» What is being asked:
Copy the data exactly; pictures stay out of the copy.

———

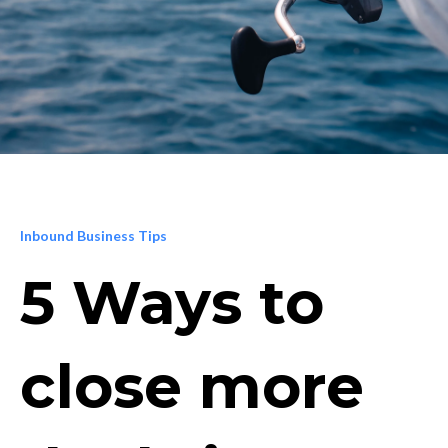
Inbound Business Tips
5 Ways to
close more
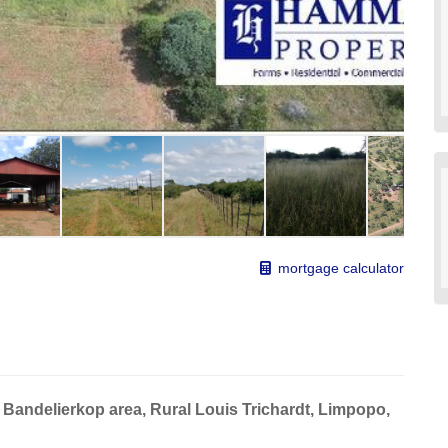
mortgage calculator
 Bandelierkop area, Rural Louis Trichardt, Limpopo,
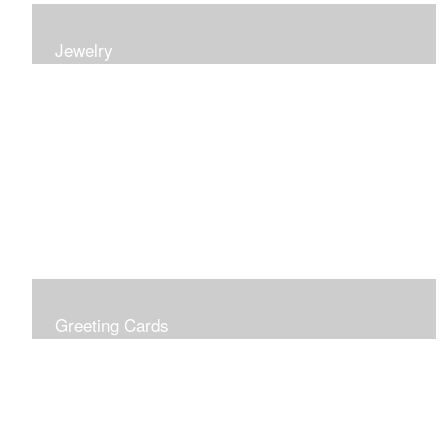
Jewelry
Earrings, bracelets and necklaces, all inspired by
nature.
Greeting Cards
Prices include shipping so just don't choose a shipping
option at check out!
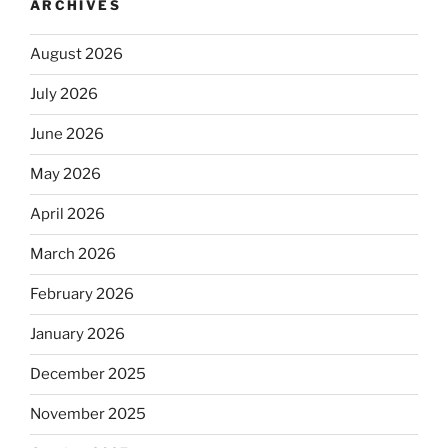
ARCHIVES
August 2026
July 2026
June 2026
May 2026
April 2026
March 2026
February 2026
January 2026
December 2025
November 2025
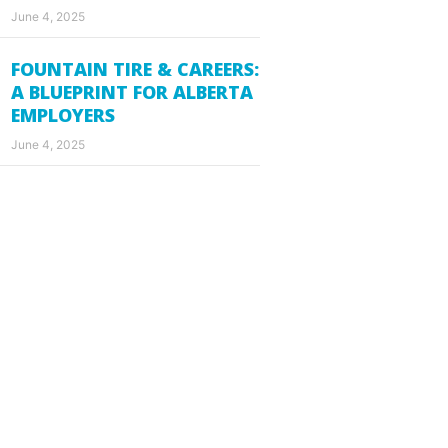
June 4, 2025
FOUNTAIN TIRE & CAREERS:
A BLUEPRINT FOR ALBERTA
EMPLOYERS
June 4, 2025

———

» Answer for the task:
Inbound Business Tips
5 Ways to
close more
mortgage calculator
 Bandelierkop area, Rural Louis Trichardt, Limpopo,
Jewelry
Earrings, bracelets and necklaces, all inspired by
nature.
Greeting Cards
Prices include shipping so just don't choose a shipping
option at check out!
ARCHIVES
August 2026
July 2026
June 2026
May 2026
April 2026
March 2026
February 2026
January 2026
December 2025
November 2025
June 4, 2025
FOUNTAIN TIRE & CAREERS:
A BLUEPRINT FOR ALBERTA
EMPLOYERS
June 4, 2025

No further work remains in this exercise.